Convenient? Not when I need to check emails or send off an attachment or research something. Which is better? No distractions or convenience? You know what I’ve chosen.

Lunch dates? A problem? Really?

Yes.

Several years ago, when my career was young, I was lunching with the very successful mystery author Carolyn Hart. I suggested that we meet again in a few weeks, and she refused because she was about to start a new book. She said she didn’t go out to lunch when she was writing.

I didn’t understand at the time. Lunch is important. At least to me! I’m going to stop writing in order to eat. What’s distracting about that?

Eventually wisdom and understanding dawned on me. Set a lunch date or any appointment, and you have it in the back of your mind. It may be something pleasurable that you’re looking forward to rather than something you dread. Even so, it can be a distraction. It takes time. It removes your thoughts from the job at hand.

I haven’t given up all lunch dates, but I limit them to whatever day of the week I reserve for errands rather than writing.

Overscheduling can involve any number of things. You have a day job, family, friends, movies to see, events to attend, birthdays or celebrations, errands, etc. The list goes on and on to formidable lengths.

Schedule one additional activity to a writing day and see how many other appointments will attach themselves. I like to make out to-do lists to help myself stay organized. Usually the list will start with something “critical,” like Bank, Post Office, Haircut, Vet’s Office, and Writing. Why does writing always get listed at the bottom?

My writing teacher, Jack Bickham, recommended that any to-do list be flipped over, so that you began your day with Writing and later got to whatever else remained on the list.

Hobbies? Sure, I love them. I think writers need them to help spur creativity. But if they eat into writing time, or if you’re thinking about that train diorama you want to build or that quilt you want to stitch instead of the scene you’re about to write, then you’re allowing yourself to be distracted unnecessarily.

I bought these at the flea market. Now they need polishing.

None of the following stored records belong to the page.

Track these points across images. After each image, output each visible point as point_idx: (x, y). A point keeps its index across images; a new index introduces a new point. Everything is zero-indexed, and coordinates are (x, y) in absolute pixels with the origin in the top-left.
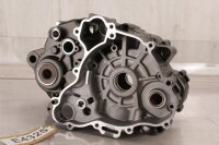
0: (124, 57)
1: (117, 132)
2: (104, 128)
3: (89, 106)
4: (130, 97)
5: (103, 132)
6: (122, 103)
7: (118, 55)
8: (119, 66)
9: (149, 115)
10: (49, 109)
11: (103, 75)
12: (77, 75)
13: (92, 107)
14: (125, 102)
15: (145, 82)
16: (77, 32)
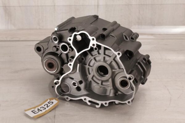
0: (102, 55)
1: (98, 104)
2: (90, 101)
3: (80, 86)
4: (107, 81)
5: (89, 104)
6: (102, 84)
7: (99, 53)
8: (100, 61)
9: (119, 93)
10: (53, 87)
11: (89, 65)
12: (71, 67)
13: (82, 86)
14: (104, 84)
15: (117, 72)
16: (70, 40)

Same thing goes for rewards. There have been books that I haven’t been very passionate about writing and projects that I contracted for solely to earn money. In those circumstances, I’ve often employed the carrot-and-stick method of discipline in order to meet my deadline. But even when I’m writing a book that I care intensely about, there are going to be sections where the passion fades. I may be thinking, If I meet my page quota by noon, I’ll have time to drive to the City and shop at the bookstore. A distraction? You betcha!

Are you thinking by now that I intend for you to be a robotic writer, a Vulcan robotic writer that never feels, never deviates from the plan, never sneaks a little game of Solitaire, never wastes two precious hours of writing time on eBay?

Not at all!

We are, after all, humans first and then writers. Just beware the distractions that don’t have to be in your life. Ask yourself why you’re letting them hinder you instead of getting on with the story at hand.

This morning, the fence guys arrived at 7:30 a.m. to continue powerwashing my fence before it’s stained. For hours I’ve listened to the throb of that machine outside my office wall. Have I written on my book? Not as yet today.

So small a machine, so loud a noise.

I could have. Instead, I’ve chosen to let the powerwasher “distract” me. Why? Because I really don’t want to write the next scene and I’ve chosen not to crack the whip of discipline.

I’ll pay for it later when I have to catch up on my page quota.

Where we are by noon. To quote the pope when Michaelangelo was painting the Sistine Chapel: WHEN WILL IT BE FINISHED?